Les consultations publiques sur le projet de loi 5 instaurant un réseau universel de maternelles 4 ans ont tout juste commencé cette semaine que déjà plusieurs mises en garde ont été lancées, même par ceux qui sont plutôt favorables à l’idée.
Le Conseil supérieur de l’éducation (CSE), qui avait produit en 2012 un avis étoffé sur l’éducation des enfants d’âge préscolaire, avis qui préconisait la gratuité des services de garde éducatifs pour les enfants de quatre ans, que ce soit les centres de la petite enfance (CPE) ou la maternelle, et le développement de nouvelles places, n’a pas voulu trancher entre les deux types de services. Dans son mémoire, le CSE insiste sur la qualité des services, notamment sur le fait d’avoir des locaux adaptés et du personnel bien formé, tout en citant une étude de la chercheuse Christa Japel, qui constatait la « très basse » qualité de « l’environnement éducatif » des maternelles 4 ans déjà ouvertes et des lacunes quant aux activités proposées aux enfants. En revanche, la présidente du CSE, Maryse Lassonde, a souligné que, dans certains milieux, la maternelle 4 ans donne probablement un meilleur accès aux ressources professionnelles en orthophonie et en orthopédagogie parce qu’elles se retrouvent déjà dans l’école.
C’est d’ailleurs le principal argument avancé par le gouvernement et son ministre de l’Éducation, Jean-François Roberge, qui répète que 27 % des enfants qui fréquentent la maternelle 5 ans sont vulnérables ou présentent des besoins particuliers, et que la maternelle 4 ans permettra d’intervenir auprès d’eux plus tôt.
Caution scientifique du gouvernement, Égide Royer, de l’Université Laval, soutient que l’amélioration de la réussite des jeunes en difficulté passe nécessairement par la maternelle 4 ans, qui permettra aux enfants à risque d’obtenir des services d’adaptation scolaire « qui correspondent aux pratiques exemplaires ». À son avis, la présence d’une enseignante dotée d’une formation universitaire est essentielle, notamment pour assurer une pédagogie adaptée en littératie.
Dans ce débat opposant la maternelle 4 ans aux autres services de garde, notamment les CPE, les experts ne s’entendent pas.
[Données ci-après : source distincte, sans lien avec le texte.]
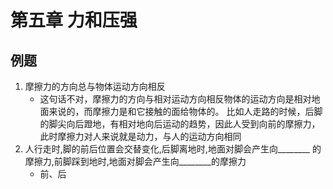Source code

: # 第五章 力和压强

## 例题

1. 摩擦力的方向总与物体运动方向相反
   - 这句话不对，摩擦力的方向与相对运动方向相反物体的运动方向是相对地面来说的，而摩擦力是和它接触的面给物体的。 比如人走路的时候，后脚的脚尖向后蹬地，有相对地向后运动的趋势，因此人受到向前的摩擦力，此时摩擦力对人来说就是动力，与人的运动方向相同
2. 人行走时,脚的前后位置会交替变化,后脚离地时,地面对脚会产生向\_\_\_\_\_\_\_\_ 的摩擦力,前脚踩到地时,地面对脚会产生向\_\_\_\_\_\_\_\_的摩擦力
   - 前、后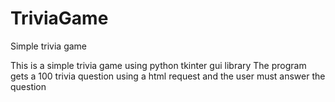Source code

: # TriviaGame
Simple trivia game

This is a simple trivia game using python tkinter gui library
The program gets a 100 trivia question using a html request and the user must answer the question
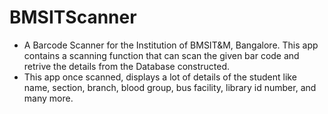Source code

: # BMSITScanner
- A Barcode Scanner for the Institution of BMSIT&M, Bangalore. This app contains a scanning function that can scan the given bar code and retrive the details from the Database constructed.
- This app once scanned, displays a lot of details of the student like name, section, branch, blood group, bus facility, library id number, and many more.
En commission parlementaire, le chercheur Jacques Moreau, de l’Université de Montréal, estime que le transfert des enfants de 4 ans d’un CPE, qui accueille 80 bambins, à la maternelle d’une école, qui compte des centaines d’élèves, est une « menace » pour le développement des tout-petits. La chercheuse Sylvana Côté, de l’École de santé publique de l’Université de Montréal, a qualifié les CPE, à l’échelle internationale, de « super recette du Québec », un réseau affecté toutefois par diverses compressions et par le manque de places.
Parmi les arguments avancés par M. Royer figure le fait qu’un enfant qui présente des difficultés au service de garde est dirigé vers le réseau de la santé et des services sociaux, où les délais pour obtenir des services sont beaucoup plus longs que ceux qui affectent les services dispensés par les commissions scolaires. Si tel est le cas, et il n’y a aucune raison de croire le contraire, il faut corriger la situation — c’est une question d’équité —, maternelle 4 ans ou pas.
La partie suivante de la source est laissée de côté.